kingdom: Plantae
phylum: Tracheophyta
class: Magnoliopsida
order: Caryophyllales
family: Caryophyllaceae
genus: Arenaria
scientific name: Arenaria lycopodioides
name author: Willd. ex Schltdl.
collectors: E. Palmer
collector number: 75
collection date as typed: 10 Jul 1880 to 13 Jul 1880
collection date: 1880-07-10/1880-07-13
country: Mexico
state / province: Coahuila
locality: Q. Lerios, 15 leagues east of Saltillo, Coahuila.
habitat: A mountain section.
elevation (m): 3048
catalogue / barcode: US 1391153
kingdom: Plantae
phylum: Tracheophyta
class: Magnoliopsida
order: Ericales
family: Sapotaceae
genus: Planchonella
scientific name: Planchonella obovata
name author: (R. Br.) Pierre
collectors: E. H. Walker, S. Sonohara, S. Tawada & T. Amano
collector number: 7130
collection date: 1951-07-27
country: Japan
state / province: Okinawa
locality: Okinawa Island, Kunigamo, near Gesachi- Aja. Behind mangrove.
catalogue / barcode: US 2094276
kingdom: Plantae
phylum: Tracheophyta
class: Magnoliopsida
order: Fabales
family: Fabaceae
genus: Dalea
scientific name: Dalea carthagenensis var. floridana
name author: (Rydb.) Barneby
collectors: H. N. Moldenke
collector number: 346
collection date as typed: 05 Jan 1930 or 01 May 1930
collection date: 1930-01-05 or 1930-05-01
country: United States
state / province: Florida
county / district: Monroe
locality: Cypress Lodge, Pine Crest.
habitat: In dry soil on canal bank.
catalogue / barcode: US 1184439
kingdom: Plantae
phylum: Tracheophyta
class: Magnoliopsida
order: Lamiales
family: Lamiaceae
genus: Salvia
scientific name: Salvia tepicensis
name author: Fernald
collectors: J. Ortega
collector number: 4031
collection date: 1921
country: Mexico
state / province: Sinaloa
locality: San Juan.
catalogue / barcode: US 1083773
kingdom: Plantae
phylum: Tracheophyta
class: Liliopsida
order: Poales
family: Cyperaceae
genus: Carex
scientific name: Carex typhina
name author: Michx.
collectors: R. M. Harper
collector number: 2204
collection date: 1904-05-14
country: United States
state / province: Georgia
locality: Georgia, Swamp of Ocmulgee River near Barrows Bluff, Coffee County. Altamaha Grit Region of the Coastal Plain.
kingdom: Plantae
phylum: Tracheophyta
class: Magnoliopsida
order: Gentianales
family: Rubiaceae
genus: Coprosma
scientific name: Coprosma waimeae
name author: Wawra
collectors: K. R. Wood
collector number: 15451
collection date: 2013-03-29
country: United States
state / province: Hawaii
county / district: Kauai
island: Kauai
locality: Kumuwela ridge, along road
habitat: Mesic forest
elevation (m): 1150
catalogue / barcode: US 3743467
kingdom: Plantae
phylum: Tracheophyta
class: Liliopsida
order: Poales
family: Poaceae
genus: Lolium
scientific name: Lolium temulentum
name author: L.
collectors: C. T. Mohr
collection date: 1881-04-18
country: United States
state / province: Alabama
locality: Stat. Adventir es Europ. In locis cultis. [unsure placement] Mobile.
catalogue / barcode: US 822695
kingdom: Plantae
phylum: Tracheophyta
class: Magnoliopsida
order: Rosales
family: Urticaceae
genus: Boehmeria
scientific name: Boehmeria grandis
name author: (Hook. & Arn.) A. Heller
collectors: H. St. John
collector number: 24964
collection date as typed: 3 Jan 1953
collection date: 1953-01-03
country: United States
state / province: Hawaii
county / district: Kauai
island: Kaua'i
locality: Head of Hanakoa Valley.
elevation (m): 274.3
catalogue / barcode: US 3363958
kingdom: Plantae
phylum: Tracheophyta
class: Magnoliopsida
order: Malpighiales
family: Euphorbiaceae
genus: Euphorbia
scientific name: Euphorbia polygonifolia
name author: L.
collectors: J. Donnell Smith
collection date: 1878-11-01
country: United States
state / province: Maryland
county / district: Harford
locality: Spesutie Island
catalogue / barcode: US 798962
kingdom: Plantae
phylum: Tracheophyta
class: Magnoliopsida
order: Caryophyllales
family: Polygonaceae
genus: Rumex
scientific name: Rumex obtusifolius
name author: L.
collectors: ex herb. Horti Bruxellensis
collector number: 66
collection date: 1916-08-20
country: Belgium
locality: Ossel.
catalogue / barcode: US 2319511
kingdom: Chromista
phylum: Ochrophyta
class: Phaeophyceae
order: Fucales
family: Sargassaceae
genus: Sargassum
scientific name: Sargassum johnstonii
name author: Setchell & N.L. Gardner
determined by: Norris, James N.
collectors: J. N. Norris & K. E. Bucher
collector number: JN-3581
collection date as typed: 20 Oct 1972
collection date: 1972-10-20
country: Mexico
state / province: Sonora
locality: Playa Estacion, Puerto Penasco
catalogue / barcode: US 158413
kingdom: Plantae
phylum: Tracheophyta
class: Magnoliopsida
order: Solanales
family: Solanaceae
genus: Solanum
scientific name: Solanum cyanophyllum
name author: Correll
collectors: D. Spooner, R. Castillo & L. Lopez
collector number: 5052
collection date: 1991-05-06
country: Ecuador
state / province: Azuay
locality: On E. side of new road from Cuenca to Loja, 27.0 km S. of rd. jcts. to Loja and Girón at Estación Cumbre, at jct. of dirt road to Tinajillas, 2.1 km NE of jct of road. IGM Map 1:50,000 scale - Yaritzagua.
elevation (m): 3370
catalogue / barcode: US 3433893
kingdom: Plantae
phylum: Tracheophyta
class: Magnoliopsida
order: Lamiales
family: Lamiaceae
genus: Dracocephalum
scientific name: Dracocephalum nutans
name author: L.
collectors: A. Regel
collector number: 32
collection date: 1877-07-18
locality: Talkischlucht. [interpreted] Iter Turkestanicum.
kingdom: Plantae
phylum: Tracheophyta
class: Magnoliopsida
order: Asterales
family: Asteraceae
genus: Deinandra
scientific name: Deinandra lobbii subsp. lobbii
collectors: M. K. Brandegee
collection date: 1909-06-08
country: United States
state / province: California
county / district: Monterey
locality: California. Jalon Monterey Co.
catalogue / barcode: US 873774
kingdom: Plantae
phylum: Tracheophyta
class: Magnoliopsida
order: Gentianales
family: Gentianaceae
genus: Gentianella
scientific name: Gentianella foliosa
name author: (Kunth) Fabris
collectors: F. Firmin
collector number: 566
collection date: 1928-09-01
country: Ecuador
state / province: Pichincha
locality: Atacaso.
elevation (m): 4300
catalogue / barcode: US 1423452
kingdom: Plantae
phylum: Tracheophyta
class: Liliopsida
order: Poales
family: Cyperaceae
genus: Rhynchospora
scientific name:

□ □ □ □ □ □ □

* **AIM**
Rewrite the lines of all the entries above as a single numbered list, leaving out any blank lines.

* **FULL RESPONSE**
1. kingdom: Plantae
2. phylum: Tracheophyta
3. class: Magnoliopsida
4. order: Caryophyllales
5. family: Caryophyllaceae
6. genus: Arenaria
7. scientific name: Arenaria lycopodioides
8. name author: Willd. ex Schltdl.
9. collectors: E. Palmer
10. collector number: 75
11. collection date as typed: 10 Jul 1880 to 13 Jul 1880
12. collection date: 1880-07-10/1880-07-13
13. country: Mexico
14. state / province: Coahuila
15. locality: Q. Lerios, 15 leagues east of Saltillo, Coahuila.
16. habitat: A mountain section.
17. elevation (m): 3048
18. catalogue / barcode: US 1391153
19. kingdom: Plantae
20. phylum: Tracheophyta
21. class: Magnoliopsida
22. order: Ericales
23. family: Sapotaceae
24. genus: Planchonella
25. scientific name: Planchonella obovata
26. name author: (R. Br.) Pierre
27. collectors: E. H. Walker, S. Sonohara, S. Tawada & T. Amano
28. collector number: 7130
29. collection date: 1951-07-27
30. country: Japan
31. state / province: Okinawa
32. locality: Okinawa Island, Kunigamo, near Gesachi- Aja. Behind mangrove.
33. catalogue / barcode: US 2094276
34. kingdom: Plantae
35. phylum: Tracheophyta
36. class: Magnoliopsida
37. order: Fabales
38. family: Fabaceae
39. genus: Dalea
40. scientific name: Dalea carthagenensis var. floridana
41. name author: (Rydb.) Barneby
42. collectors: H. N. Moldenke
43. collector number: 346
44. collection date as typed: 05 Jan 1930 or 01 May 1930
45. collection date: 1930-01-05 or 1930-05-01
46. country: United States
47. state / province: Florida
48. county / district: Monroe
49. locality: Cypress Lodge, Pine Crest.
50. habitat: In dry soil on canal bank.
51. catalogue / barcode: US 1184439
52. kingdom: Plantae
53. phylum: Tracheophyta
54. class: Magnoliopsida
55. order: Lamiales
56. family: Lamiaceae
57. genus: Salvia
58. scientific name: Salvia tepicensis
59. name author: Fernald
60. collectors: J. Ortega
61. collector number: 4031
62. collection date: 1921
63. country: Mexico
64. state / province: Sinaloa
65. locality: San Juan.
66. catalogue / barcode: US 1083773
67. kingdom: Plantae
68. phylum: Tracheophyta
69. class: Liliopsida
70. order: Poales
71. family: Cyperaceae
72. genus: Carex
73. scientific name: Carex typhina
74. name author: Michx.
75. collectors: R. M. Harper
76. collector number: 2204
77. collection date: 1904-05-14
78. country: United States
79. state / province: Georgia
80. locality: Georgia, Swamp of Ocmulgee River near Barrows Bluff, Coffee County. Altamaha Grit Region of the Coastal Plain.
81. kingdom: Plantae
82. phylum: Tracheophyta
83. class: Magnoliopsida
84. order: Gentianales
85. family: Rubiaceae
86. genus: Coprosma
87. scientific name: Coprosma waimeae
88. name author: Wawra
89. collectors: K. R. Wood
90. collector number: 15451
91. collection date: 2013-03-29
92. country: United States
93. state / province: Hawaii
94. county / district: Kauai
95. island: Kauai
96. locality: Kumuwela ridge, along road
97. habitat: Mesic forest
98. elevation (m): 1150
99. catalogue / barcode: US 3743467
100. kingdom: Plantae
101. phylum: Tracheophyta
102. class: Liliopsida
103. order: Poales
104. family: Poaceae
105. genus: Lolium
106. scientific name: Lolium temulentum
107. name author: L.
108. collectors: C. T. Mohr
109. collection date: 1881-04-18
110. country: United States
111. state / province: Alabama
112. locality: Stat. Adventir es Europ. In locis cultis. [unsure placement] Mobile.
113. catalogue / barcode: US 822695
114. kingdom: Plantae
115. phylum: Tracheophyta
116. class: Magnoliopsida
117. order: Rosales
118. family: Urticaceae
119. genus: Boehmeria
120. scientific name: Boehmeria grandis
121. name author: (Hook. & Arn.) A. Heller
122. collectors: H. St. John
123. collector number: 24964
124. collection date as typed: 3 Jan 1953
125. collection date: 1953-01-03
126. country: United States
127. state / province: Hawaii
128. county / district: Kauai
129. island: Kaua'i
130. locality: Head of Hanakoa Valley.
131. elevation (m): 274.3
132. catalogue / barcode: US 3363958
133. kingdom: Plantae
134. phylum: Tracheophyta
135. class: Magnoliopsida
136. order: Malpighiales
137. family: Euphorbiaceae
138. genus: Euphorbia
139. scientific name: Euphorbia polygonifolia
140. name author: L.
141. collectors: J. Donnell Smith
142. collection date: 1878-11-01
143. country: United States
144. state / province: Maryland
145. county / district: Harford
146. locality: Spesutie Island
147. catalogue / barcode: US 798962
148. kingdom: Plantae
149. phylum: Tracheophyta
150. class: Magnoliopsida
151. order: Caryophyllales
152. family: Polygonaceae
153. genus: Rumex
154. scientific name: Rumex obtusifolius
155. name author: L.
156. collectors: ex herb. Horti Bruxellensis
157. collector number: 66
158. collection date: 1916-08-20
159. country: Belgium
160. locality: Ossel.
161. catalogue / barcode: US 2319511
162. kingdom: Chromista
163. phylum: Ochrophyta
164. class: Phaeophyceae
165. order: Fucales
166. family: Sargassaceae
167. genus: Sargassum
168. scientific name: Sargassum johnstonii
169. name author: Setchell & N.L. Gardner
170. determined by: Norris, James N.
171. collectors: J. N. Norris & K. E. Bucher
172. collector number: JN-3581
173. collection date as typed: 20 Oct 1972
174. collection date: 1972-10-20
175. country: Mexico
176. state / province: Sonora
177. locality: Playa Estacion, Puerto Penasco
178. catalogue / barcode: US 158413
179. kingdom: Plantae
180. phylum: Tracheophyta
181. class: Magnoliopsida
182. order: Solanales
183. family: Solanaceae
184. genus: Solanum
185. scientific name: Solanum cyanophyllum
186. name author: Correll
187. collectors: D. Spooner, R. Castillo & L. Lopez
188. collector number: 5052
189. collection date: 1991-05-06
190. country: Ecuador
191. state / province: Azuay
192. locality: On E. side of new road from Cuenca to Loja, 27.0 km S. of rd. jcts. to Loja and Girón at Estación Cumbre, at jct. of dirt road to Tinajillas, 2.1 km NE of jct of road. IGM Map 1:50,000 scale - Yaritzagua.
193. elevation (m): 3370
194. catalogue / barcode: US 3433893
195. kingdom: Plantae
196. phylum: Tracheophyta
197. class: Magnoliopsida
198. order: Lamiales
199. family: Lamiaceae
200. genus: Dracocephalum
201. scientific name: Dracocephalum nutans
202. name author: L.
203. collectors: A. Regel
204. collector number: 32
205. collection date: 1877-07-18
206. locality: Talkischlucht. [interpreted] Iter Turkestanicum.
207. kingdom: Plantae
208. phylum: Tracheophyta
209. class: Magnoliopsida
210. order: Asterales
211. family: Asteraceae
212. genus: Deinandra
213. scientific name: Deinandra lobbii subsp. lobbii
214. collectors: M. K. Brandegee
215. collection date: 1909-06-08
216. country: United States
217. state / province: California
218. county / district: Monterey
219. locality: California. Jalon Monterey Co.
220. catalogue / barcode: US 873774
221. kingdom: Plantae
222. phylum: Tracheophyta
223. class: Magnoliopsida
224. order: Gentianales
225. family: Gentianaceae
226. genus: Gentianella
227. scientific name: Gentianella foliosa
228. name author: (Kunth) Fabris
229. collectors: F. Firmin
230. collector number: 566
231. collection date: 1928-09-01
232. country: Ecuador
233. state / province: Pichincha
234. locality: Atacaso.
235. elevation (m): 4300
236. catalogue / barcode: US 1423452
237. kingdom: Plantae
238. phylum: Tracheophyta
239. class: Liliopsida
240. order: Poales
241. family: Cyperaceae
242. genus: Rhynchospora
243. scientific name:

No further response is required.